Update the extracted text in the listing by changing every "Откуда:" to "Город:" and keeping all other text unchanged. Leave the pictures out of your answer.

Page images and extracted text

----------------

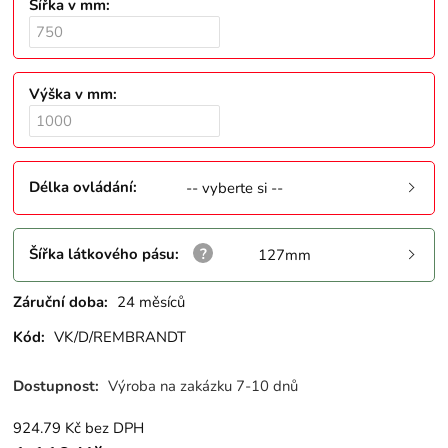
Šířka v mm
:
Výška v mm
:
Délka ovládání
:
-- vyberte si --
Šířka látkového pásu
:
127mm
Záruční doba:
24 měsíců
Kód:
VK/D/REMBRANDT
Dostupnost:
Výroba na zakázku 7-10 dnů
924.79
Kč
bez DPH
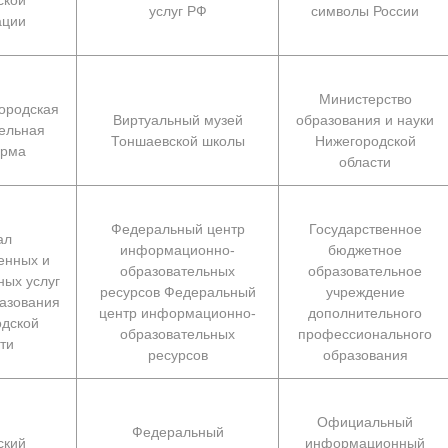
услуг РФ
символы России
ации
Министерство
ородская
Виртуальный музей
образования и науки
ельная
Тоншаевской школы
Нижегородской
орма
области
Федеральный центр
Государственное
ал
информационно-
бюджетное
енных и
образовательных
образовательное
ых услуг
ресурсов Федеральный
учреждение
азования
центр информационно-
дополнительного
дской
образовательных
профессионального
ти
ресурсов
образования
Официальный
Федеральный
ский
информационный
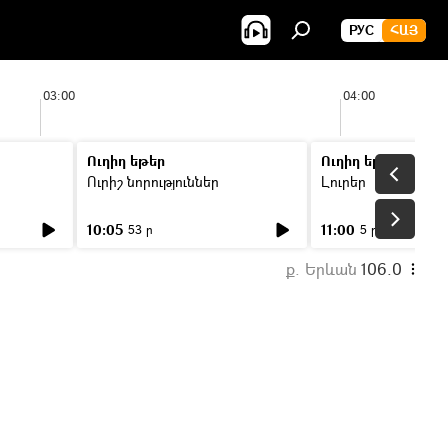
РУС
ՀԱՅ
03:00
04:00
Ուղիղ եթեր
Ուղիղ եթեր
Ուրիշ նորություններ
Լուրեր
10:05
11:00
53 ր
5 ր
ք. Երևան
106.0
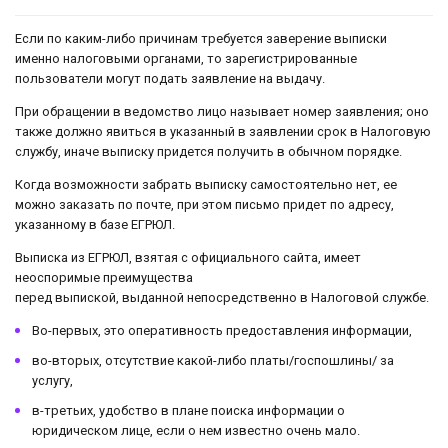
Если по каким-либо причинам требуется заверение выписки
именно налоговыми органами, то зарегистрированные
пользователи могут подать заявление на выдачу.
При обращении в ведомство лицо называет номер заявления; оно
также должно явиться в указанный в заявлении срок в Налоговую
службу, иначе выписку придется получить в обычном порядке.
Когда возможности забрать выписку самостоятельно нет, ее
можно заказать по почте, при этом письмо придет по адресу,
указанному в базе ЕГРЮЛ.
Выписка из ЕГРЮЛ, взятая с официального сайта, имеет
неоспоримые преимущества
перед выпиской, выданной непосредственно в Налоговой службе.
Во-первых, это оперативность предоставления информации,
во-вторых, отсутствие какой-либо платы/госпошлины/ за
услугу,
в-третьих, удобство в плане поиска информации о
юридическом лице, если о нем известно очень мало.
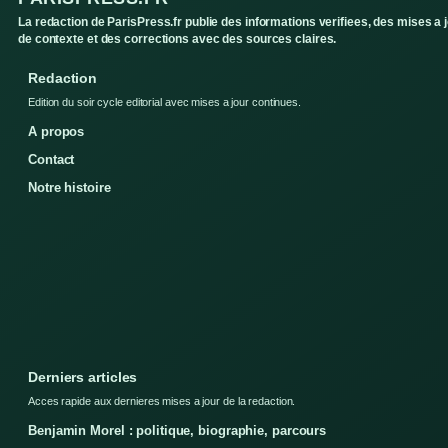
La redaction de ParisPress.fr publie des informations verifiees, des mises a 
de contexte et des corrections avec des sources claires.
Redaction
Edition du soir cycle editorial avec mises a jour continues.
A propos
Contact
Notre histoire
Derniers articles
Acces rapide aux dernieres mises a jour de la redaction.
Benjamin Morel : politique, biographie, parcours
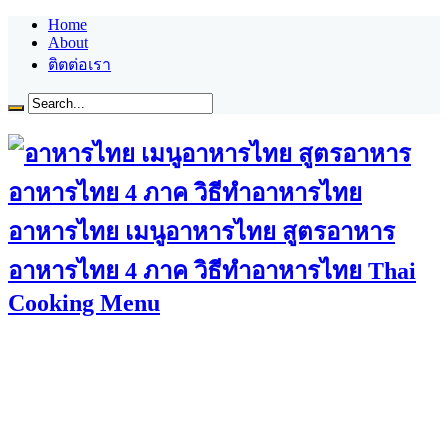
Home
About
ติตต่อเรา
อาหารไทย เมนูอาหารไทย สูตรอาหาร
อาหารไทย 4 ภาค วิธีทำอาหารไทย Thai
Cooking Menu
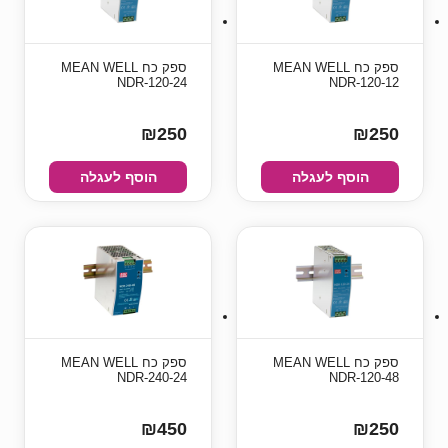
ספק כח MEAN WELL
ספק כח MEAN WELL
NDR-120-24
NDR-120-12
₪250
₪250
הוסף לעגלה
הוסף לעגלה
ספק כח MEAN WELL
ספק כח MEAN WELL
NDR-240-24
NDR-120-48
₪450
₪250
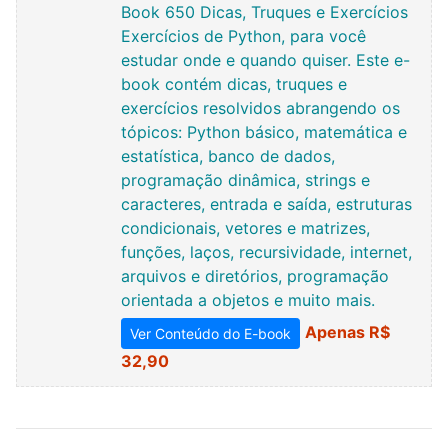
Book 650 Dicas, Truques e Exercícios
Exercícios de Python, para você
estudar onde e quando quiser. Este e-
book contém dicas, truques e
exercícios resolvidos abrangendo os
tópicos: Python básico, matemática e
estatística, banco de dados,
programação dinâmica, strings e
caracteres, entrada e saída, estruturas
condicionais, vetores e matrizes,
funções, laços, recursividade, internet,
arquivos e diretórios, programação
orientada a objetos e muito mais.
Apenas R$
Ver Conteúdo do E-book
32,90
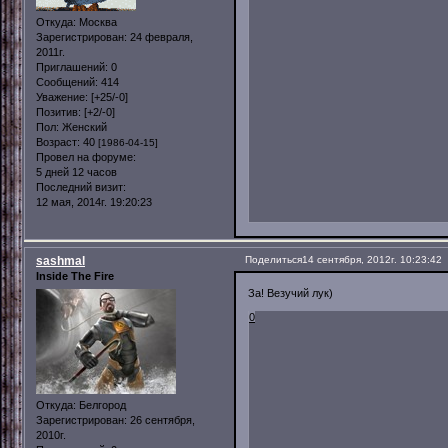
Откуда:
Москва
Зарегистрирован
: 24 февраля,
2011г.
Приглашений:
0
Сообщений:
414
Уважение:
[+25/-0]
Позитив:
[+2/-0]
Пол:
Женский
Возраст:
40
[1986-04-15]
Провел на форуме:
5 дней 12 часов
Последний визит:
12 мая, 2014г. 19:20:23
sashmal
Поделиться
14 сентября, 2012г. 10:23:42
Inside The Fire
За! Везучий лук)
0
Откуда:
Белгород
Зарегистрирован
: 26 сентября,
2010г.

----------------

* _Exercise result_
Šířka v mm
:
Výška v mm
:
Délka ovládání
:
-- vyberte si --
Šířka látkového pásu
:
127mm
Záruční doba:
24 měsíců
Kód:
VK/D/REMBRANDT
Dostupnost:
Výroba na zakázku 7-10 dnů
924.79
Kč
bez DPH
услуг РФ
символы России
ации
Министерство
ородская
Виртуальный музей
образования и науки
ельная
Тоншаевской школы
Нижегородской
орма
области
Федеральный центр
Государственное
ал
информационно-
бюджетное
енных и
образовательных
образовательное
ых услуг
ресурсов Федеральный
учреждение
азования
центр информационно-
дополнительного
дской
образовательных
профессионального
ти
ресурсов
образования
Официальный
Федеральный
ский
информационный
РУС
ՀԱՅ
03:00
04:00
Ուղիղ եթեր
Ուղիղ եթեր
Ուրիշ նորություններ
Լուրեր
10:05
11:00
53 ր
5 ր
ք. Երևան
106.0
Если по каким-либо причинам требуется заверение выписки
именно налоговыми органами, то зарегистрированные
пользователи могут подать заявление на выдачу.
При обращении в ведомство лицо называет номер заявления; оно
также должно явиться в указанный в заявлении срок в Налоговую
службу, иначе выписку придется получить в обычном порядке.
Когда возможности забрать выписку самостоятельно нет, ее
можно заказать по почте, при этом письмо придет по адресу,
указанному в базе ЕГРЮЛ.
Выписка из ЕГРЮЛ, взятая с официального сайта, имеет
неоспоримые преимущества
перед выпиской, выданной непосредственно в Налоговой службе.
Во-первых, это оперативность предоставления информации,
во-вторых, отсутствие какой-либо платы/госпошлины/ за
услугу,
в-третьих, удобство в плане поиска информации о
юридическом лице, если о нем известно очень мало.
La redaction de ParisPress.fr publie des informations verifiees, des mises a 
de contexte et des corrections avec des sources claires.
Redaction
Edition du soir cycle editorial avec mises a jour continues.
A propos
Contact
Notre histoire
Derniers articles
Acces rapide aux dernieres mises a jour de la redaction.
Benjamin Morel : politique, biographie, parcours
Home
About
ติตต่อเรา
อาหารไทย เมนูอาหารไทย สูตรอาหาร
อาหารไทย 4 ภาค วิธีทำอาหารไทย Thai
Cooking Menu
ספק כח MEAN WELL
ספק כח MEAN WELL
NDR-120-24
NDR-120-12
₪250
₪250
הוסף לעגלה
הוסף לעגלה
ספק כח MEAN WELL
ספק כח MEAN WELL
NDR-240-24
NDR-120-48
₪450
₪250
Book 650 Dicas, Truques e Exercícios
Exercícios de Python, para você
estudar onde e quando quiser. Este e-
book contém dicas, truques e
exercícios resolvidos abrangendo os
tópicos: Python básico, matemática e
estatística, banco de dados,
programação dinâmica, strings e
caracteres, entrada e saída, estruturas
condicionais, vetores e matrizes,
funções, laços, recursividade, internet,
arquivos e diretórios, programação
orientada a objetos e muito mais.
Apenas R$
Ver Conteúdo do E-book
32,90
Город:
Москва
Зарегистрирован
: 24 февраля,
2011г.
Приглашений:
0
Сообщений:
414
Уважение:
[+25/-0]
Позитив:
[+2/-0]
Пол:
Женский
Возраст:
40
[1986-04-15]
Провел на форуме:
5 дней 12 часов
Последний визит:
12 мая, 2014г. 19:20:23
sashmal
Поделиться
14 сентября, 2012г. 10:23:42
Inside The Fire
За! Везучий лук)
0
Город:
Белгород
Зарегистрирован
: 26 сентября,
2010г.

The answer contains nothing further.